- **Task brief**:
I'd like the listing below copied exactly, with the images left out.

- **Task input**:
^^^^

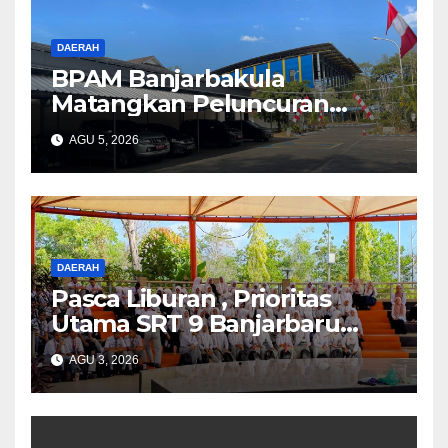
DAERAH
BPAM Banjarbakula
Matangkan Peluncuran
AMDK Bakula Water
AGU 5, 2026
DAERAH
Pasca Liburan , Prioritas
Utama SRT 9 Banjarbaru
Mengembalikan
AGU 3, 2026
Kenyamanan Siswa Terhadap
Pola Kehidupan Berasrama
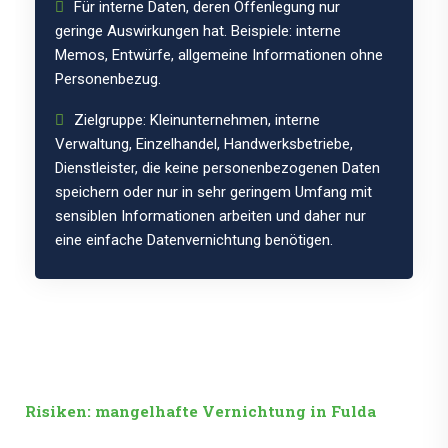
Für interne Daten, deren Offenlegung nur
geringe Auswirkungen hat. Beispiele: interne
Memos, Entwürfe, allgemeine Informationen ohne
Personenbezug.
Zielgruppe: Kleinunternehmen, interne
Verwaltung, Einzelhandel, Handwerksbetriebe,
Dienstleister, die keine personenbezogenen Daten
speichern oder nur in sehr geringem Umfang mit
sensiblen Informationen arbeiten und daher nur
eine einfache Datenvernichtung benötigen.
Risiken: mangelhafte Vernichtung in Fulda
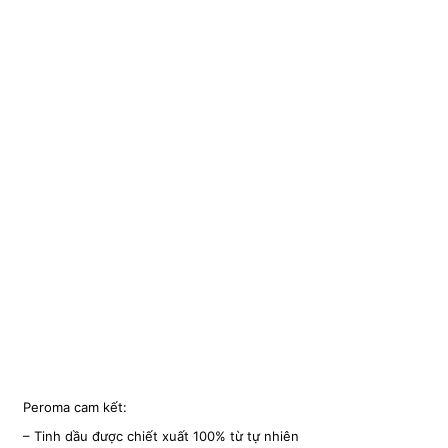
Peroma cam kết:
– Tinh dầu được chiết xuất 100% từ tự nhiên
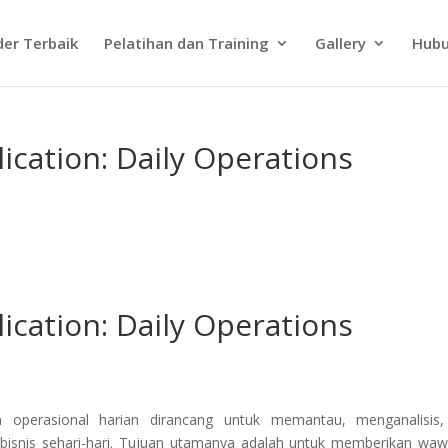
der Terbaik
Pelatihan dan Training
Gallery
Hubu
lication: Daily Operations
lication: Daily Operations
n operasional harian dirancang untuk memantau, menganalisis
 bisnis sehari-hari. Tujuan utamanya adalah untuk memberikan wa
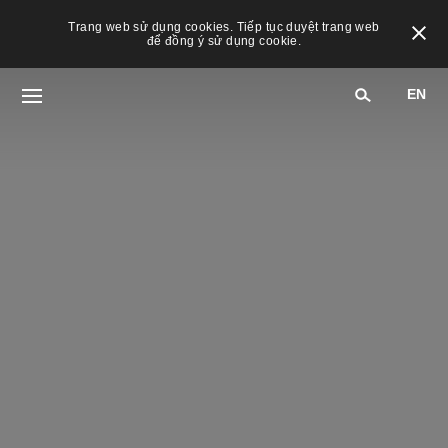
Trang web sử dụng cookies. Tiếp tục duyệt trang web
để đồng ý sử dụng cookie.
EN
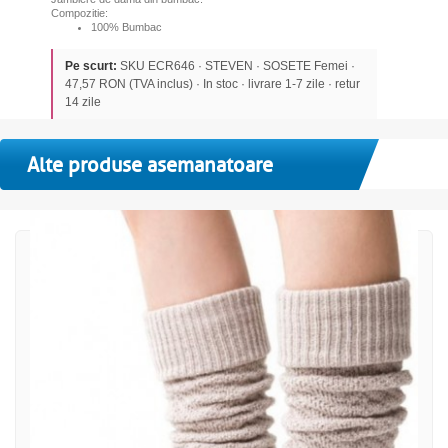
Compozitie:
100% Bumbac
Pe scurt:
SKU ECR646 · STEVEN · SOSETE Femei ·
47,57 RON (TVA inclus) · In stoc · livrare 1-7 zile · retur
14 zile
Alte produse asemanatoare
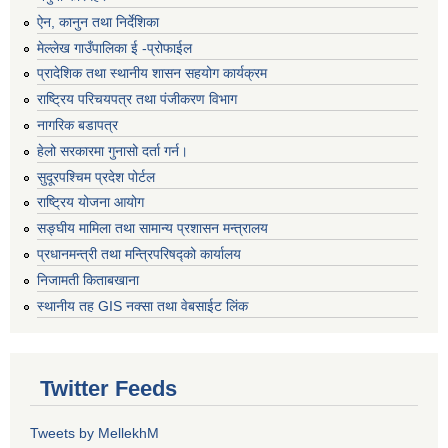
ऐन, कानुन तथा निर्देशिका
मेल्लेख गाउँपालिका ई -प्रोफाईल
प्रादेशिक तथा स्थानीय शासन सहयोग कार्यक्रम
राष्ट्रिय परिचयपत्र तथा पंजीकरण विभाग
नागरिक बडापत्र
हेलो सरकारमा गुनासो दर्ता गर्न।
सुदूरपश्चिम प्रदेश पोर्टल
राष्ट्रिय योजना आयोग
सङ्‍घीय मामिला तथा सामान्य प्रशासन मन्त्रालय
प्रधानमन्त्री तथा मन्त्रिपरिषद्को कार्यालय
निजामती किताबखाना
स्थानीय तह GIS नक्सा तथा वेबसाईट लिंक
Twitter Feeds
Tweets by MellekhM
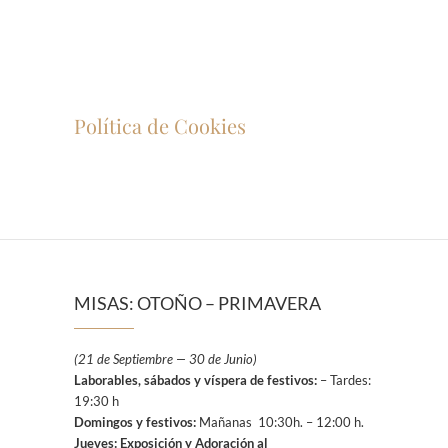
Política de Cookies
MISAS: OTOÑO – PRIMAVERA
(21 de Septiembre — 30 de Junio)
Laborables, sábados y víspera de festivos:
– Tardes:
19:30 h
Domingos y festivos:
Mañanas 10:30h. – 12:00 h.
Jueves: Exposición y Adoración al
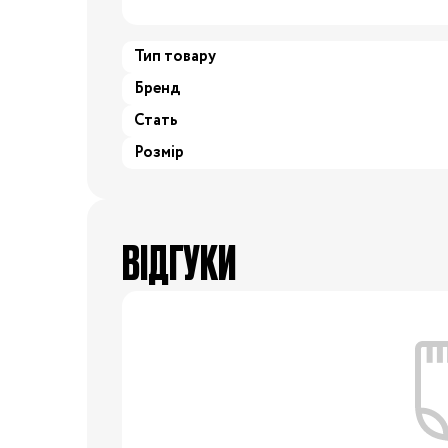
24/25
25/26
26/27
27/28
2
Тип товару
Бренд
29/30
30/31
31/32
32/33
3
Стать
34/35
Розмір
Одяг для вагітних
Білизна допологова
ВІДГУКИ
Білизна післяпологова
Вітаміни
Гігієна мами
Для
мам
Косметика для мам
Набори в пологовий
будинок
Молоковідсмоктувачі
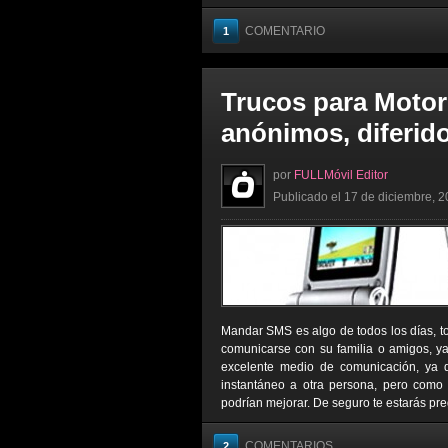
COMENTARIO
1
Trucos para Moto
anónimos, diferido
por
FULLMóvil Editor
Publicado el 17 de diciembre, 2
Mandar SMS es algo de todos los días, t
comunicarse con su familia o amigos, 
excelente medio de comunicación, ya q
instantáneo a otra persona, pero como
podrían mejorar. De seguro te estarás pre
COMENTARIOS
2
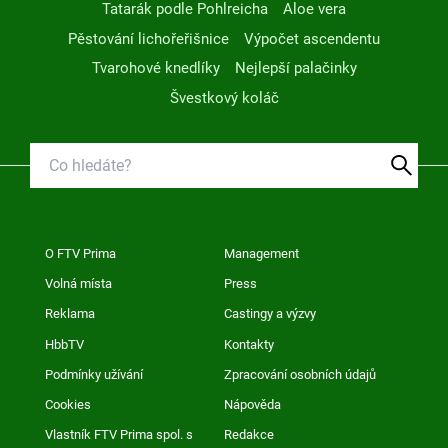
Tatarák podle Pohlreicha
Aloe vera
Pěstování lichořeřišnice
Výpočet ascendentu
Tvarohové knedlíky
Nejlepší palačinky
Švestkový koláč
O FTV Prima
Management
Volná místa
Press
Reklama
Castingy a výzvy
HbbTV
Kontakty
Podmínky užívání
Zpracování osobních údajů
Cookies
Nápověda
Vlastník FTV Prima spol. s
Redakce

^^^^

- **Answer to this task**:
DAERAH
BPAM Banjarbakula
Matangkan Peluncuran
AMDK Bakula Water
AGU 5, 2026
DAERAH
Pasca Liburan , Prioritas
Utama SRT 9 Banjarbaru
Mengembalikan
AGU 3, 2026
Kenyamanan Siswa Terhadap
Pola Kehidupan Berasrama
Für interne Daten, deren Offenlegung nur
geringe Auswirkungen hat. Beispiele: interne
Memos, Entwürfe, allgemeine Informationen ohne
Personenbezug.
Zielgruppe: Kleinunternehmen, interne
Verwaltung, Einzelhandel, Handwerksbetriebe,
Dienstleister, die keine personenbezogenen Daten
speichern oder nur in sehr geringem Umfang mit
sensiblen Informationen arbeiten und daher nur
eine einfache Datenvernichtung benötigen.
Risiken: mangelhafte Vernichtung in Fulda
Peroma cam kết:
– Tinh dầu được chiết xuất 100% từ tự nhiên
der Terbaik
Pelatihan dan Training
Gallery
Hubu
lication: Daily Operations
lication: Daily Operations
n operasional harian dirancang untuk memantau, menganalisis
 bisnis sehari-hari. Tujuan utamanya adalah untuk memberikan wa
Trang web sử dụng cookies. Tiếp tục duyệt trang web
để đồng ý sử dụng cookie.
EN
Compozitie:
100% Bumbac
Pe scurt:
SKU ECR646 · STEVEN · SOSETE Femei ·
47,57 RON (TVA inclus) · In stoc · livrare 1-7 zile · retur
14 zile
Alte produse asemanatoare
ऐन, कानुन तथा निर्देशिका
मेल्लेख गाउँपालिका ई -प्रोफाईल
प्रादेशिक तथा स्थानीय शासन सहयोग कार्यक्रम
राष्ट्रिय परिचयपत्र तथा पंजीकरण विभाग
नागरिक बडापत्र
हेलो सरकारमा गुनासो दर्ता गर्न।
सुदूरपश्चिम प्रदेश पोर्टल
राष्ट्रिय योजना आयोग
सङ्‍घीय मामिला तथा सामान्य प्रशासन मन्त्रालय
प्रधानमन्त्री तथा मन्त्रिपरिषद्को कार्यालय
निजामती किताबखाना
स्थानीय तह GIS नक्सा तथा वेबसाईट लिंक
Twitter Feeds
Tweets by MellekhM
Política de Cookies
MISAS: OTOÑO – PRIMAVERA
(21 de Septiembre — 30 de Junio)
Laborables, sábados y víspera de festivos:
– Tardes:
19:30 h
Domingos y festivos:
Mañanas 10:30h. – 12:00 h.
Jueves: Exposición y Adoración al
24/25
25/26
26/27
27/28
2
Тип товару
Бренд
29/30
30/31
31/32
32/33
3
Стать
34/35
Розмір
Одяг для вагітних
Білизна допологова
ВІДГУКИ
Білизна післяпологова
Вітаміни
Гігієна мами
Для
мам
Косметика для мам
Набори в пологовий
будинок
Молоковідсмоктувачі
COMENTARIO
1
Trucos para Moto
anónimos, diferido
por
FULLMóvil Editor
Publicado el 17 de diciembre, 2
Mandar SMS es algo de todos los días, t
comunicarse con su familia o amigos, 
excelente medio de comunicación, ya q
instantáneo a otra persona, pero como
podrían mejorar. De seguro te estarás pre
COMENTARIOS
2
Tatarák podle Pohlreicha
Aloe vera
Pěstování lichořeřišnice
Výpočet ascendentu
Tvarohové knedlíky
Nejlepší palačinky
Švestkový koláč
O FTV Prima
Management
Volná místa
Press
Reklama
Castingy a výzvy
HbbTV
Kontakty
Podmínky užívání
Zpracování osobních údajů
Cookies
Nápověda
Vlastník FTV Prima spol. s
Redakce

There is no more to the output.